━━━ Dataset extract ━━━
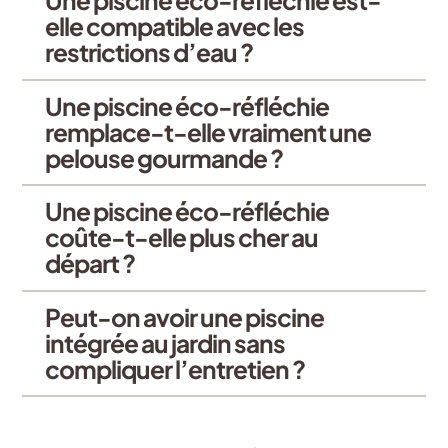
elle compatible avec les
restrictions d’eau ?
Une piscine éco-réfléchie
remplace-t-elle vraiment une
pelouse gourmande ?
Une piscine éco-réfléchie
coûte-t-elle plus cher au
départ ?
Peut-on avoir une piscine
intégrée au jardin sans
compliquer l’entretien ?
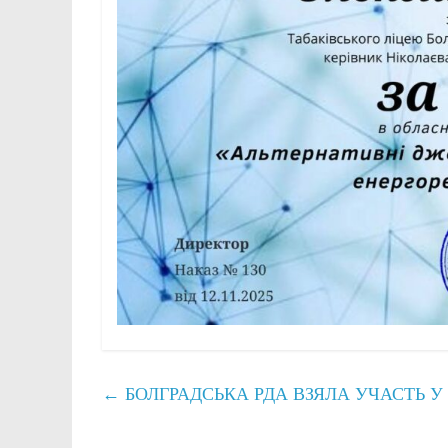
←
БОЛГРАДСЬКА РДА ВЗЯЛА УЧАСТЬ У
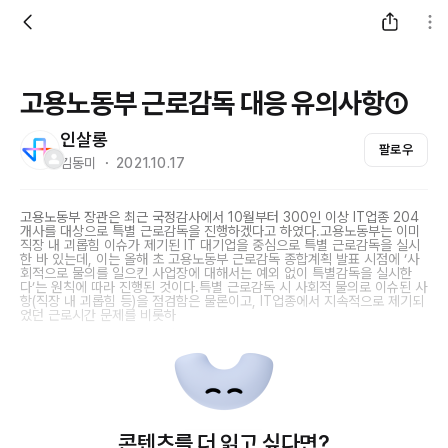
고용노동부 근로감독 대응 유의사항①
인살롱
팔로우
김동미 ・ 2021.10.17
고용노동부 장관은 최근 국정감사에서 10월부터 300인 이상 IT업종 204
개사를 대상으로 특별 근로감독을 진행하겠다고 하였다.고용노동부는 이미
직장 내 괴롭힘 이슈가 제기된 IT 대기업을 중심으로 특별 근로감독을 실시
한 바 있는데, 이는 올해 초 고용노동부 근로감독 종합계획 발표 시점에 ‘사
회적으로 물의를 일으킨 사업장에 대해서는 예외 없이 특별감독을 실시한
다’는 원칙에 따라 진행된 것이다.특별 근로감독 시 사회적 물의로 이슈된 사
항(직장 내 괴롭힘 등)을 점검함은 물론이고, IT업종에서 지속적으로 제기되
었던 근로시간 문제를 비롯하
콘텐츠를 더 읽고 싶다면?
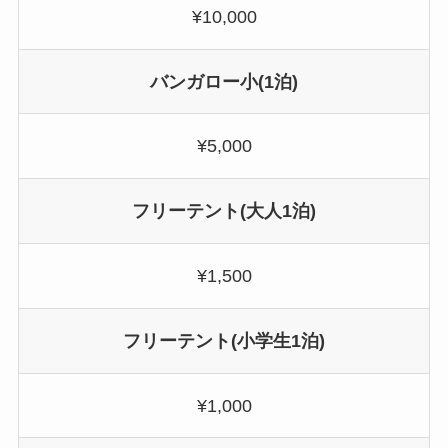
¥10,000
バンガロー小(1泊)
¥5,000
フリーテント(大人1泊)
¥1,500
フリーテント(小学生1泊)
¥1,000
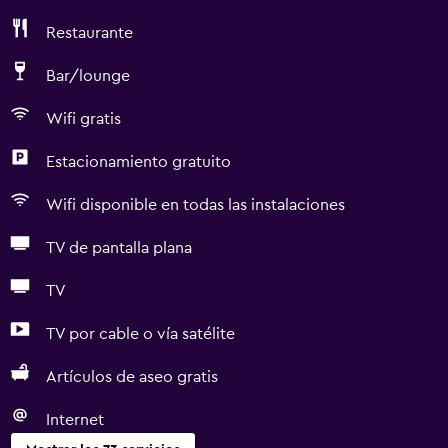
Restaurante
Bar/lounge
Wifi gratis
Estacionamiento gratuito
Wifi disponible en todas las instalaciones
TV de pantalla plana
TV
TV por cable o vía satélite
Artículos de aseo gratis
Internet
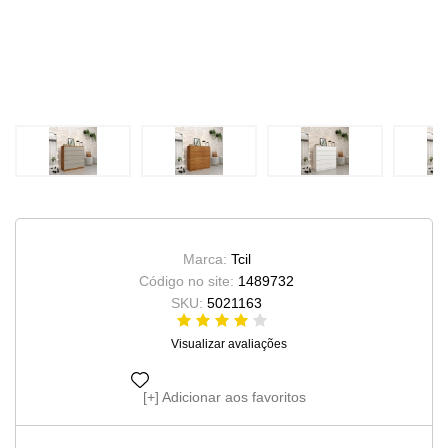
Marca:
Tcil
Código no site:
1489732
SKU:
5021163
Visualizar avaliações
Adicionar aos favoritos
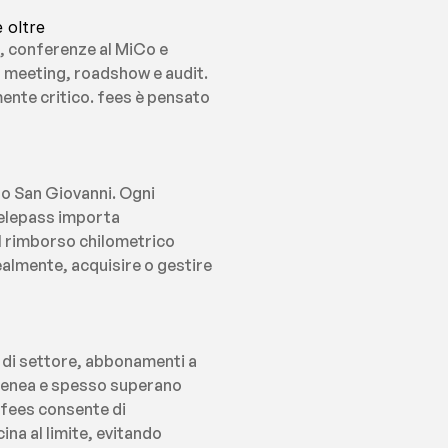
 oltre
o, conferenze al MiCo e 
 meeting, roadshow e audit. 
ente critico. fees è pensato 
o San Giovanni. Ogni 
elepass importa 
l rimborso chilometrico 
almente, acquisire o gestire 
 di settore, abbonamenti a 
genea e spesso superano 
 fees consente di 
na al limite, evitando 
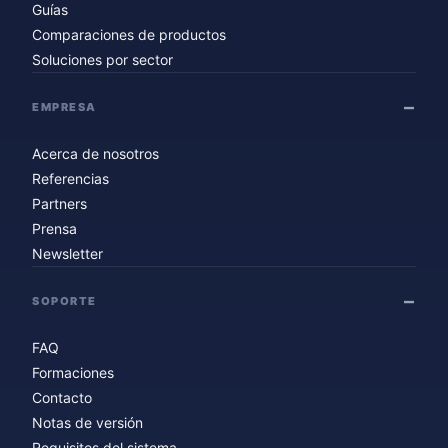
Guías
Comparaciones de productos
Soluciones por sector
EMPRESA
Acerca de nosotros
Referencias
Partners
Prensa
Newsletter
SOPORTE
FAQ
Formaciones
Contacto
Notas de versión
Requisitos del sistema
━━━
**Exercise prompt:**
Switch every "Wifi" in the listing to "Wi-Fi" and give the text again with nothing else changed, leaving out the pictures.

**Task answer:**
elle compatible avec les
restrictions d’eau ?
Une piscine éco-réfléchie
remplace-t-elle vraiment une
pelouse gourmande ?
Une piscine éco-réfléchie
coûte-t-elle plus cher au
départ ?
Peut-on avoir une piscine
intégrée au jardin sans
compliquer l’entretien ?
←
БОЛГРАДСЬКА РДА ВЗЯЛА УЧАСТЬ У
고용노동부 근로감독 대응 유의사항①
인살롱
팔로우
김동미 ・ 2021.10.17
고용노동부 장관은 최근 국정감사에서 10월부터 300인 이상 IT업종 204
개사를 대상으로 특별 근로감독을 진행하겠다고 하였다.고용노동부는 이미
직장 내 괴롭힘 이슈가 제기된 IT 대기업을 중심으로 특별 근로감독을 실시
한 바 있는데, 이는 올해 초 고용노동부 근로감독 종합계획 발표 시점에 ‘사
회적으로 물의를 일으킨 사업장에 대해서는 예외 없이 특별감독을 실시한
다’는 원칙에 따라 진행된 것이다.특별 근로감독 시 사회적 물의로 이슈된 사
항(직장 내 괴롭힘 등)을 점검함은 물론이고, IT업종에서 지속적으로 제기되
었던 근로시간 문제를 비롯하
콘텐츠를 더 읽고 싶다면?
¥10,000
バンガロー小(1泊)
¥5,000
フリーテント(大人1泊)
¥1,500
フリーテント(小学生1泊)
¥1,000
Restaurante
Bar/lounge
Wi-Fi gratis
Estacionamiento gratuito
Wi-Fi disponible en todas las instalaciones
TV de pantalla plana
TV
TV por cable o vía satélite
Artículos de aseo gratis
Internet
Marca:
Tcil
Código no site:
1489732
SKU:
5021163
Visualizar avaliações
Adicionar aos favoritos
 oltre
o, conferenze al MiCo e 
 meeting, roadshow e audit. 
ente critico. fees è pensato 
o San Giovanni. Ogni 
elepass importa 
l rimborso chilometrico 
almente, acquisire o gestire 
 di settore, abbonamenti a 
genea e spesso superano 
 fees consente di 
na al limite, evitando 
Guías
Comparaciones de productos
Soluciones por sector
EMPRESA
Acerca de nosotros
Referencias
Partners
Prensa
Newsletter
SOPORTE
FAQ
Formaciones
Contacto
Notas de versión
Requisitos del sistema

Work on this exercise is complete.